Nedjib Sidi Moussa, docteur en sciences politiques spécialiste de l’Algérie contemporaine, est l’objet d’attaques massives et ignobles de l’extrême droite depuis qu’il est intervenu dans l’émission C politique du 24 novembre qui avait pour thème « France-Algérie : le conflit sans fin ? » Il est fort heureusement soutenu par les militant-es antiracistes, y compris parfois par celles et ceux qui l’ont traîné dans la boue quand il a publié La Fabrique du musulman, ce qui ne manque pas de piquant (1). Il est certes plus confortable de se retrouver dans son propre camp, mais enfin…

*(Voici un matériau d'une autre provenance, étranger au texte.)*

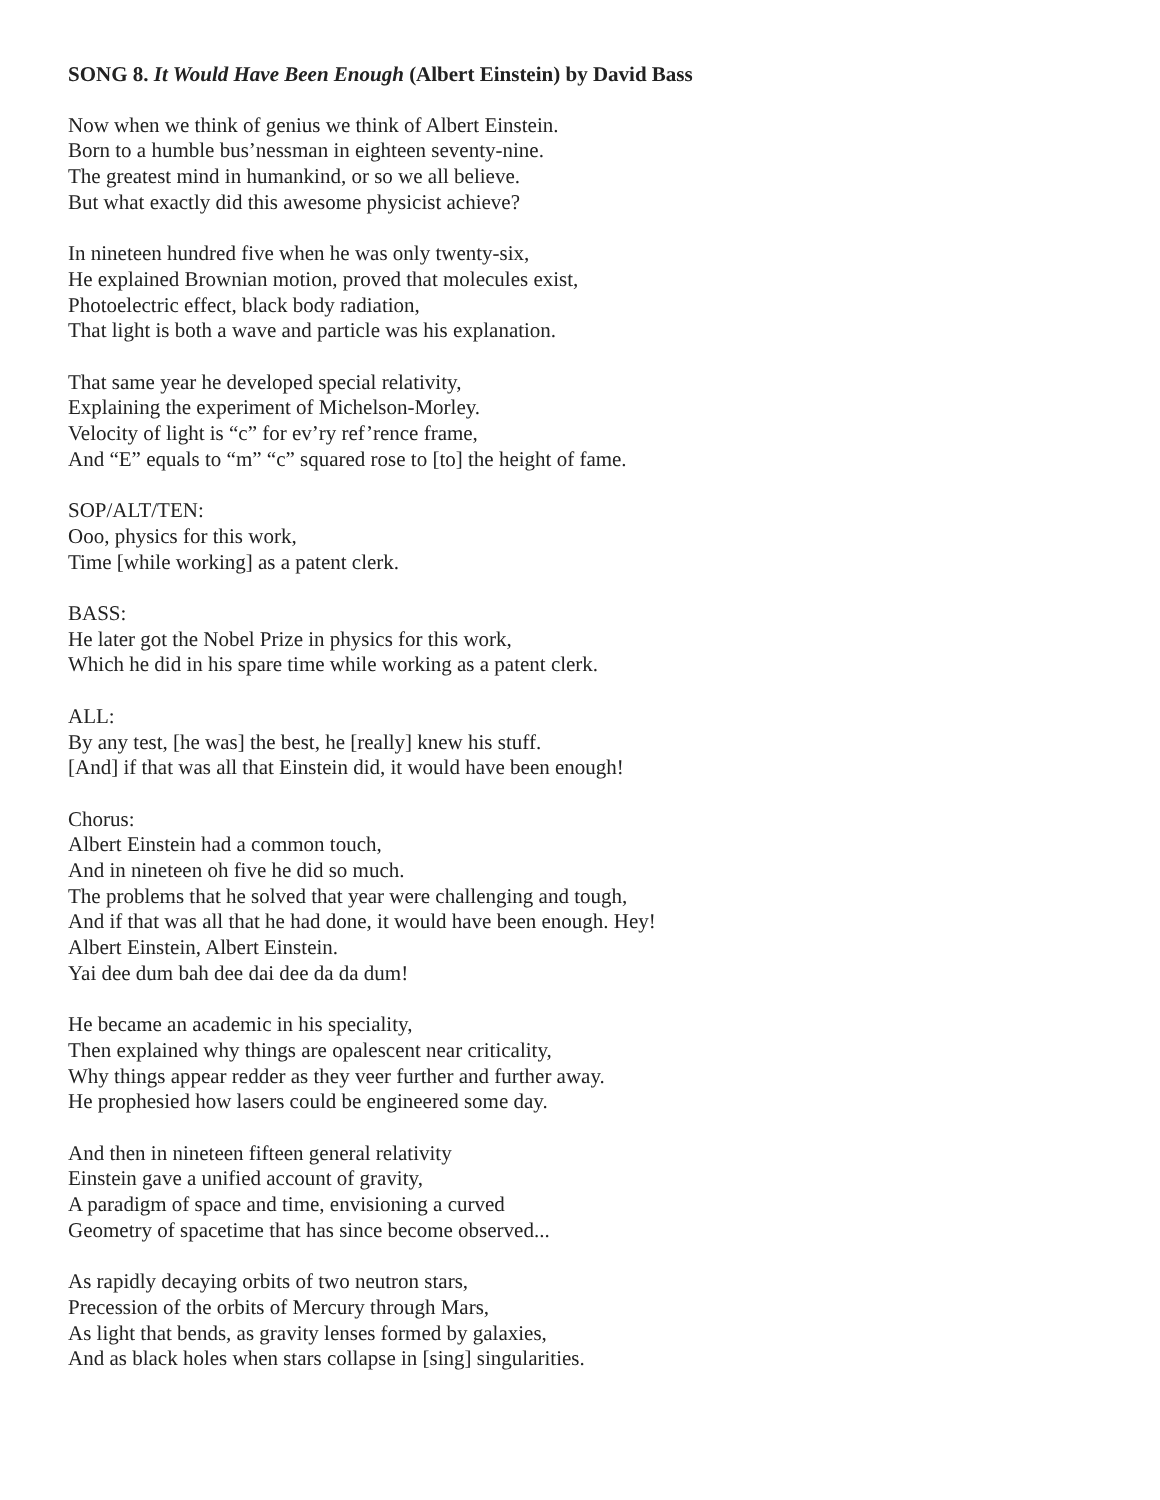SONG 8. It Would Have Been Enough (Albert Einstein) by David Bass
Now when we think of genius we think of Albert Einstein.
Born to a humble bus’nessman in eighteen seventy-nine.
The greatest mind in humankind, or so we all believe.
But what exactly did this awesome physicist achieve?
In nineteen hundred five when he was only twenty-six,
He explained Brownian motion, proved that molecules exist,
Photoelectric effect, black body radiation,
That light is both a wave and particle was his explanation.
That same year he developed special relativity,
Explaining the experiment of Michelson-Morley.
Velocity of light is “c” for ev’ry ref’rence frame,
And “E” equals to “m” “c” squared rose to [to] the height of fame.
SOP/ALT/TEN:
Ooo, physics for this work,
Time [while working] as a patent clerk.
BASS:
He later got the Nobel Prize in physics for this work,
Which he did in his spare time while working as a patent clerk.
ALL:
By any test, [he was] the best, he [really] knew his stuff.
[And] if that was all that Einstein did, it would have been enough!
Chorus:
Albert Einstein had a common touch,
And in nineteen oh five he did so much.
The problems that he solved that year were challenging and tough,
And if that was all that he had done, it would have been enough. Hey!
Albert Einstein, Albert Einstein.
Yai dee dum bah dee dai dee da da dum!
He became an academic in his speciality,
Then explained why things are opalescent near criticality,
Why things appear redder as they veer further and further away.
He prophesied how lasers could be engineered some day.
And then in nineteen fifteen general relativity
Einstein gave a unified account of gravity,
A paradigm of space and time, envisioning a curved
Geometry of spacetime that has since become observed...
As rapidly decaying orbits of two neutron stars,
Precession of the orbits of Mercury through Mars,
As light that bends, as gravity lenses formed by galaxies,
And as black holes when stars collapse in [sing] singularities.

Comment expliquer un tel déferlement de haine sur les réseaux sociaux de la part de l’extrême droite ? C’est que sa démonstration à l’antenne tape là où ça fait mal. Si la défense de l’Algérie française était une cause perdue, cela a toutefois permis à l’extrême droite de se réarmer idéologiquement par la suite. Elle a ainsi forgé le mythe d’une immigration postcoloniale qui serait la pointe avancée de l’islamisation de la France et qui menacerait la culture européenne. Cette thèse a été depuis reprise par la nouvelle droite dans les années 1980 pour trouver un débouché politique plus large avec la théorie du « grand remplacement ». Cela est bien connu maintenant. Dans les années 1990, l’historien Claude Liauzu animait un séminaire à l’université Paris 7-Denis Diderot intitulé racisme/antiracisme où la question des mutations de l’extrême droite était traitée. Il s’interrogeait aussi sur la crise de l’antiracisme et sur les difficultés de la gauche pour répondre efficacement à cette nouvelle offensive idéologique. Mais quand les attaques viennent d’un jeune chercheur issu de l’immigration postcoloniale, d’une famille de militants anticolonialistes qui plus est, il y a de quoi déclencher l’aversion des fascistes. La preuve qu’il s’agit bien d’une campagne raciste : l’historien Sébastien Ledoux, présent sur le plateau de l’émission, a défendu le même point de vue que N. Sidi Moussa sans s’attirer autant d’animosité semble-t-il.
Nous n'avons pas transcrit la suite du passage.